• **Exercise requirements**
1. Decide whether each statement agrees with the text about Malanyu. For each, answer yes or no and quote the deciding words of the text. (a) Malanyu lies about 30 km west of Zunhua. (b) Fifteen emperors are buried at the Eastern Qing Tombs. (c) The town had a hukou population of 25,675 as of 2018.
2. Carry on the text about the town of Malanyu from the point where it stops.

• **Text excerpt**
....................

Malanyu (马兰峪镇 (馬蘭峪鎮, Mǎlányù Zhèn)) is a town approximately 30 km west of the city of Zunhua, Hebei, which administrates the town, and about 120 km from the Forbidden City in Beijing. It hosts the Eastern Qing Tombs, a site that is the final resting place of some of the Qing emperors and empresses. The 78 km2 site, known more widely as the Eastern Qing Tombs, is the burial place for 5 emperors, 15 empresses and 136 imperial concubines within 15 tombs, including the Shunzhi Emperor, the Kangxi Emperor, the Qianlong Emperor, and Empress Dowager Cixi. The town spans an area of 52.05 km2, and has a hukou population of 25,675 as of 2018.

== History ==

=== Ming Dynasty ===
Malanyu is home to the Yongwang Tower, a Ming-era tower.

....................

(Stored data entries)

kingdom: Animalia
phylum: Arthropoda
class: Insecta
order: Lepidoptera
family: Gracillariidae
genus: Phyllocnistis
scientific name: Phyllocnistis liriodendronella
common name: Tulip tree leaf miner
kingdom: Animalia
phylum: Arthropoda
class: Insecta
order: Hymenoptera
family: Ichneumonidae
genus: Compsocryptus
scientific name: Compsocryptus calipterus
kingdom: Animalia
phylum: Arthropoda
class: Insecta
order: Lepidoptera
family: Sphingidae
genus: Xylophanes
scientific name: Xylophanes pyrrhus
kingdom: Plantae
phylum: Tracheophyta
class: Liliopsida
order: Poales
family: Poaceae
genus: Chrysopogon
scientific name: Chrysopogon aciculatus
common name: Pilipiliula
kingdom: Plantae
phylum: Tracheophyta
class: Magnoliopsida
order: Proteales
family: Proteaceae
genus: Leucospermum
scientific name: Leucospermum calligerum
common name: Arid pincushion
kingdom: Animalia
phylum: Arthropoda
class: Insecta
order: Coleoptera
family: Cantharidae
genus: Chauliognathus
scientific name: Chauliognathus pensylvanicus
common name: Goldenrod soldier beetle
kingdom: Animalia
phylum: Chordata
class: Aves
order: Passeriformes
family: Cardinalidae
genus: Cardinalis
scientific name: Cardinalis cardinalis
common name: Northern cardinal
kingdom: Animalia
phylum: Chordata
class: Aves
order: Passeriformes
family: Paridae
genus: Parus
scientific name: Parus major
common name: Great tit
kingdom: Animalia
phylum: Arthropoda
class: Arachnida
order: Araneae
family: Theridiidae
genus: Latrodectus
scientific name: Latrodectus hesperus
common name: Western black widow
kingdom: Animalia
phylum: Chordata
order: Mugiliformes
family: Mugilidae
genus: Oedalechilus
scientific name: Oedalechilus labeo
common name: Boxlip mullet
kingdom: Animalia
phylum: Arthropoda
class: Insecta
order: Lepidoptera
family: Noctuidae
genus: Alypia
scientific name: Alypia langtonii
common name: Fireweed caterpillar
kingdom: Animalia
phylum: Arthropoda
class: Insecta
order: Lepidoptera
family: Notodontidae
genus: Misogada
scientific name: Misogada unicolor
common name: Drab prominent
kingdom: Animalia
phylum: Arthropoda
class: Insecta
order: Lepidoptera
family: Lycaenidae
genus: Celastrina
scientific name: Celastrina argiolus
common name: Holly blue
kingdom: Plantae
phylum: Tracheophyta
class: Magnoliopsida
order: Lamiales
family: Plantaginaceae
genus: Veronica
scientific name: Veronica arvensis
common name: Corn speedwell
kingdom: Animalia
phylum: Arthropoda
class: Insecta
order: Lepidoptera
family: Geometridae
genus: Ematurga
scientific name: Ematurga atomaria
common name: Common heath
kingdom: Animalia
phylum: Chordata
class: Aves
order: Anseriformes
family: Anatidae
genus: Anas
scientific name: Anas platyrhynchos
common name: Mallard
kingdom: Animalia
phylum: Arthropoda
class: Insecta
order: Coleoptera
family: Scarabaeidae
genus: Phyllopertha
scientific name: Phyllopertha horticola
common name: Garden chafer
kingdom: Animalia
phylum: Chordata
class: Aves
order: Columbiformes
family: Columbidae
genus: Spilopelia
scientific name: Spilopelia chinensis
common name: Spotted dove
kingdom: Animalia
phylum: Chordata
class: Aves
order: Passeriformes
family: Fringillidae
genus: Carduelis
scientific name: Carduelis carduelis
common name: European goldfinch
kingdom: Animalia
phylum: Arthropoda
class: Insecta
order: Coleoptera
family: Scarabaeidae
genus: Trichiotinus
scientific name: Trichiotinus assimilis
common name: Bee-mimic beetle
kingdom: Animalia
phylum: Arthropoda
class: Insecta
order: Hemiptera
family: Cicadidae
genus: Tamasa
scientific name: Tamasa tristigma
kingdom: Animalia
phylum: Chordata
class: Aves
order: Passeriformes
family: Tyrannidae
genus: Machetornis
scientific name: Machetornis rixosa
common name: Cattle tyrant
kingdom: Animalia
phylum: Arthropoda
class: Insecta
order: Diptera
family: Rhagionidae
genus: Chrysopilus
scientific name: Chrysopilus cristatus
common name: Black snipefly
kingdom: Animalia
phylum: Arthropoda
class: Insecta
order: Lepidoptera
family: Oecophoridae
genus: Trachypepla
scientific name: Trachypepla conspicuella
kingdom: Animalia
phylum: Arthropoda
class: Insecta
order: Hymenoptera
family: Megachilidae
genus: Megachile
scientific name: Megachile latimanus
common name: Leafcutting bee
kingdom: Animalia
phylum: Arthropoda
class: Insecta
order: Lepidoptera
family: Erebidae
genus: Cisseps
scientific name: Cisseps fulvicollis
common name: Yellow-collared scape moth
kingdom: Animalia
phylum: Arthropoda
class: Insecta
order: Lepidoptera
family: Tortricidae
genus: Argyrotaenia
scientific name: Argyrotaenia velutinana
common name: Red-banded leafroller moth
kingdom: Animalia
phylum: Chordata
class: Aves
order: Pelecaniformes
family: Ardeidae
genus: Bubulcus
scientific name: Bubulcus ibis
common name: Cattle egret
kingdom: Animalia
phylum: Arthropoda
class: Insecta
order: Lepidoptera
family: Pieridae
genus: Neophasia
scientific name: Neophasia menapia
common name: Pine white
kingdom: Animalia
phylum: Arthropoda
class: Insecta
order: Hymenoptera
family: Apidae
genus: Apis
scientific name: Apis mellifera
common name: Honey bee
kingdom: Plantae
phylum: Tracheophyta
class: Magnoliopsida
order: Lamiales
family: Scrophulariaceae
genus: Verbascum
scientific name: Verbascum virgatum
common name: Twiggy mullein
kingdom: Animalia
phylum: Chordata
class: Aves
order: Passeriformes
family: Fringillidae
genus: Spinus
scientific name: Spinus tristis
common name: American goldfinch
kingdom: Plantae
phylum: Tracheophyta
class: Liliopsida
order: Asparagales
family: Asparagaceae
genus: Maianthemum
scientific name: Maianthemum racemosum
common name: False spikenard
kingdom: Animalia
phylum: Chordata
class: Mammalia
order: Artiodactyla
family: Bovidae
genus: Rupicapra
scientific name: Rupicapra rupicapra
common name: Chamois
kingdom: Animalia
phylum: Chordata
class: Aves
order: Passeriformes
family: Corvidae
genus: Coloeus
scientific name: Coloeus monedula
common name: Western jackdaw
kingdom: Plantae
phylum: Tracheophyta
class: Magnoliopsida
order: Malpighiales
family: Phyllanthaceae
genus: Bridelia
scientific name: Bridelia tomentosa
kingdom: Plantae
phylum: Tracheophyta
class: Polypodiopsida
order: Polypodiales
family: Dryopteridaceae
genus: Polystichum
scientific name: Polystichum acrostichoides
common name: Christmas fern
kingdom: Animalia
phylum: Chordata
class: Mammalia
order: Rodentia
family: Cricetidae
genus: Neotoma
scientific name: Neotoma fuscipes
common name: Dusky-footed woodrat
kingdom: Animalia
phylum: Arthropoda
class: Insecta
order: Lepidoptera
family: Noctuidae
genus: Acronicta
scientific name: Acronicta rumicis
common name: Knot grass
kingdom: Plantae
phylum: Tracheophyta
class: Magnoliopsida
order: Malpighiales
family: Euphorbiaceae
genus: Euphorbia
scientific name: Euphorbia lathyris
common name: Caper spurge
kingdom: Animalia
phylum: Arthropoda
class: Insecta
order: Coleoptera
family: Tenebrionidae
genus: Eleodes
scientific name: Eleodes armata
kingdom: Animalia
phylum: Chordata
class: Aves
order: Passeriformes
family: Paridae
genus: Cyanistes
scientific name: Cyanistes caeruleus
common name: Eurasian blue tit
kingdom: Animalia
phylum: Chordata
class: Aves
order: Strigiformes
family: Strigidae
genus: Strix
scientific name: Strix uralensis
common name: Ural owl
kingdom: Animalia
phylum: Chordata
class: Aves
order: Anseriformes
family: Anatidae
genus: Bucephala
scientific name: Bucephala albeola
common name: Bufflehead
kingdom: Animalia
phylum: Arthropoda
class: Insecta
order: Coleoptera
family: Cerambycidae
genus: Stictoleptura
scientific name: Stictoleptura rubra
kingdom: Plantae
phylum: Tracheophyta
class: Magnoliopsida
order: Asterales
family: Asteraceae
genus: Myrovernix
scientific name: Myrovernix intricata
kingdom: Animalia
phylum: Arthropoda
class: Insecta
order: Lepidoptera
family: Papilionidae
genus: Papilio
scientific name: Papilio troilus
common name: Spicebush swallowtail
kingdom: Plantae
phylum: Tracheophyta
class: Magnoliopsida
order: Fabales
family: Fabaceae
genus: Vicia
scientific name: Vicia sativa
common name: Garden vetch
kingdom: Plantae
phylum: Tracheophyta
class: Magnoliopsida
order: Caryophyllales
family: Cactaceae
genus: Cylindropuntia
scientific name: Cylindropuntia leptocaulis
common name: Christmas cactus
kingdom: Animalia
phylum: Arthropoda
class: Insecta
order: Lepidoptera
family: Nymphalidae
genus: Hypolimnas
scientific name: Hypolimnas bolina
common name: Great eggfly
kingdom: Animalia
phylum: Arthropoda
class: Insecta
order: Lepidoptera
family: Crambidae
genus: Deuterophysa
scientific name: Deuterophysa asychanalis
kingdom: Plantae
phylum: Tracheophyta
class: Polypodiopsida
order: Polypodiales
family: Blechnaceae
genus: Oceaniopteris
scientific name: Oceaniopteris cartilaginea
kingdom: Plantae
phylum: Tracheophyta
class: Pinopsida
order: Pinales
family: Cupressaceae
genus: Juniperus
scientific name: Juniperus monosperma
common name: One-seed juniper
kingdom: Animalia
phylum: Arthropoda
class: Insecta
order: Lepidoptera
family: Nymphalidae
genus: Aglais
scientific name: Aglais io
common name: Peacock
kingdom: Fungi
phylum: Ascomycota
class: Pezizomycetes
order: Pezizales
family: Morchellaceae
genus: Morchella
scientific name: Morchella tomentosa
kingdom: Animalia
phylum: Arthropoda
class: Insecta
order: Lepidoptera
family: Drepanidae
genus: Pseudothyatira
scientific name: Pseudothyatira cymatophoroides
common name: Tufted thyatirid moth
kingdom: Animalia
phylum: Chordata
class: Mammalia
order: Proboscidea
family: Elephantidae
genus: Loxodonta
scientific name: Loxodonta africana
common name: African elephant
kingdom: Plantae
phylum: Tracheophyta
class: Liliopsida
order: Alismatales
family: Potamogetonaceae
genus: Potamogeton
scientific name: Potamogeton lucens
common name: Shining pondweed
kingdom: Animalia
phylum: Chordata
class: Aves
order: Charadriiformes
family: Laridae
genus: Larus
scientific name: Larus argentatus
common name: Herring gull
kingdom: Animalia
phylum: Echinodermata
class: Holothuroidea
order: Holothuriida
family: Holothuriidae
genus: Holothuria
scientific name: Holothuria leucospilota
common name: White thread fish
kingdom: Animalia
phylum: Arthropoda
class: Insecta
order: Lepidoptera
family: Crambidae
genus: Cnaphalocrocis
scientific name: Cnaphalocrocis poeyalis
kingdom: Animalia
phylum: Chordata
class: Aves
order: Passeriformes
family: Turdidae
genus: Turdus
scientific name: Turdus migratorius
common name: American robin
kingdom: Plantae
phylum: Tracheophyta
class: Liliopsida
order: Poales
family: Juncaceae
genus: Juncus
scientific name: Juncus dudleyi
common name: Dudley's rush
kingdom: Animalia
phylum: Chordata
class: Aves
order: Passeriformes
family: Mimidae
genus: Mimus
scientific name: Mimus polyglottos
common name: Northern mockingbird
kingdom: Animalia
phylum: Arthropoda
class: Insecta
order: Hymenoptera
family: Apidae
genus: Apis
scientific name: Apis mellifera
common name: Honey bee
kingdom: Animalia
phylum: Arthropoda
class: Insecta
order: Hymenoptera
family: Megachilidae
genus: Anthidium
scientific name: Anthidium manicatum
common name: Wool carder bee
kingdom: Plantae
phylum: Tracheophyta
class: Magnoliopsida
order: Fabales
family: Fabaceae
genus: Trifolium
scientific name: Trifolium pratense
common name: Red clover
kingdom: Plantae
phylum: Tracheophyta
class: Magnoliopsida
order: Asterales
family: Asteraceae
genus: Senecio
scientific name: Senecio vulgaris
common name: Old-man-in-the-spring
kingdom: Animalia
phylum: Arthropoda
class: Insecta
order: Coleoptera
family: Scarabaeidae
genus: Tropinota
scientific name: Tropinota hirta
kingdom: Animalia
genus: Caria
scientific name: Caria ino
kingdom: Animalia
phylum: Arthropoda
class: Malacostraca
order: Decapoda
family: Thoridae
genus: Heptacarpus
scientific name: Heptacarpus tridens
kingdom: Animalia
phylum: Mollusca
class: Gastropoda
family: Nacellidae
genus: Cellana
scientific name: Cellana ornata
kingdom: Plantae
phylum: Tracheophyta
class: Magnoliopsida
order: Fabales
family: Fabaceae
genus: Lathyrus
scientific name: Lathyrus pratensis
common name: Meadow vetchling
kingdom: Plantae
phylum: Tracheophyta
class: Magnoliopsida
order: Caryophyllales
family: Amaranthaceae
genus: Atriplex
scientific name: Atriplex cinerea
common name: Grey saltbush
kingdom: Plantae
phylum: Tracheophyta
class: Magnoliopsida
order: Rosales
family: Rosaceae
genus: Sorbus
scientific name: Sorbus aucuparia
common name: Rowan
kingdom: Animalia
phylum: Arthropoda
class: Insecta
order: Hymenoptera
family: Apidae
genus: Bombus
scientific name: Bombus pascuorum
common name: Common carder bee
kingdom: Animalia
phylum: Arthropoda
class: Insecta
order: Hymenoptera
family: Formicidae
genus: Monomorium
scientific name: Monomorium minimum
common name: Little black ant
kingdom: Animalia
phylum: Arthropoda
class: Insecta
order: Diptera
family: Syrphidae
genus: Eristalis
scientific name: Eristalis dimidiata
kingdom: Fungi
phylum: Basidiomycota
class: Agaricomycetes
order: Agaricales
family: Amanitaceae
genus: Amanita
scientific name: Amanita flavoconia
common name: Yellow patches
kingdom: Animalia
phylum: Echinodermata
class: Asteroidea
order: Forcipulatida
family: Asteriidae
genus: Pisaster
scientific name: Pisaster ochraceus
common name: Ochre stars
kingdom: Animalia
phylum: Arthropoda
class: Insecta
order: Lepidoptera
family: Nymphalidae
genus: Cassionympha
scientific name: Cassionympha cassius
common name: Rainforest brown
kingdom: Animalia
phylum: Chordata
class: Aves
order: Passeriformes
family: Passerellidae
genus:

....................

• **Responses per task**
1.
(a) Yes: "approximately 30 km west of the city of Zunhua"
(b) No: "5 emperors, 15 empresses and 136 imperial concubines within 15 tombs"
(c) Yes: "has a hukou population of 25,675 as of 2018"

2.
=== Qing Dynasty ===
While on a hunting trip, the Shunzhi Emperor of the Qing dynasty, allegedly awestruck by the area's beauty, declared that he wished to be buried there. His successor, the Kangxi Emperor, began the construction of tombs on the site, now known as the Eastern Qing Tombs, in 1663. Kangxi, along with a team of both Manchu and Han planners, planned out the site, which includes a number of pathways, towers, temples, pavilions, arches, and sculptures. The Kangxi Emperor, after his reign, was buried at the site with his concubines.

=== 1928 Robbery ===
In 1928, the Eastern Qing Tombs were robbed in a large-scale looting orchestrated by local warlord Sun Dianying, and his subordinate, Tan Wenjiang. Despite widespread outrage at the looting, even by top Chinese officials, Sun faced no reprocussions.

==Administrative divisions==
Malanyu is divided into 1 neighborhood committee and 25 administrative villages. There are 30 natural villages (自然村) in Malanyu.

== Demographics ==
Malanyu is one of the two minority-majority towns in Zunhua, with Han Chinese constituting only 13% of the town's population. While most of the people in Malanyu are ethnically Manchu, there are also significant Mongol and Hui populations.